On December 4, 2019, Peek (alongside Kyle Bradish, Isaac Mattson, and Kyle Brnovich) was traded to the Baltimore Orioles in exchange for Dylan Bundy. He did not play in a game in 2020 due to the cancellation of the minor league season because of the COVID-19 pandemic.

Peek made his professional debut in 2021 with the Single-A Delmarva Shorebirds and was promoted to the High-A Aberdeen IronBirds during the season.
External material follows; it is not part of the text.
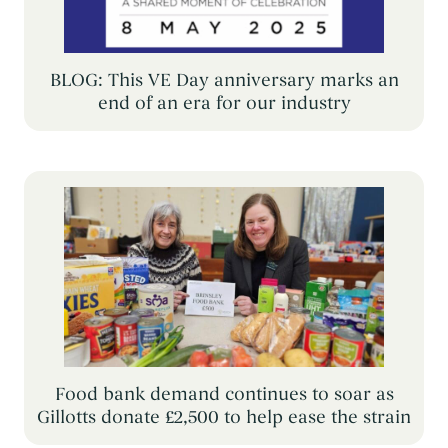
BLOG: This VE Day anniversary marks an
end of an era for our industry
Food bank demand continues to soar as
Gillotts donate £2,500 to help ease the strain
Over 23 games (16 starts) between the two affiliates, he went 6–3 with a 3.80 ERA and 122 strikeouts over ninety innings pitched. Peek opened the 2022 season with the Double-A Bowie Baysox. He made 11 starts for Bowie, in which he went 0–3 with a 3.57 ERA and forty strikeouts over 45 1/3 innings before undergoing Tommy John surgery, forcing him to miss the remainder of the season. Peek pitched only 10 2/3 innings in 2023 while recovering, splitting time between Aberdeen, Delmarva, and the rookie-level Florida Complex League Orioles. After the season, he was selected to play in the Arizona Fall League for the Mesa Solar Sox.

Peek played in eight games in 2024 with Delmarva and Bowie, pitching to a cumulative 4.02 ERA with 20 strikeouts and one save across 15 2/3 innings pitched,

===Milwaukee Brewers===
On December 11, 2024, Peek was selected by the Milwaukee Brewers in the minor league phase of the Rule 5 draft. He was assigned to the High-A Wisconsin Timber Rattlers to open the 2025 season and was later promoted to the Double-A Biloxi Shuckers. In 43 appearances out of the bullpen for the two affiliates, Peek accumulated an 11-3 record and 3.63 ERA with 75 strikeouts and three saves across 69 1/3 innings pitched. Peek elected free agency following the season on November 6.

===New York Mets===
On December 13, 2025, Peek signed a minor league contract with the New York Mets.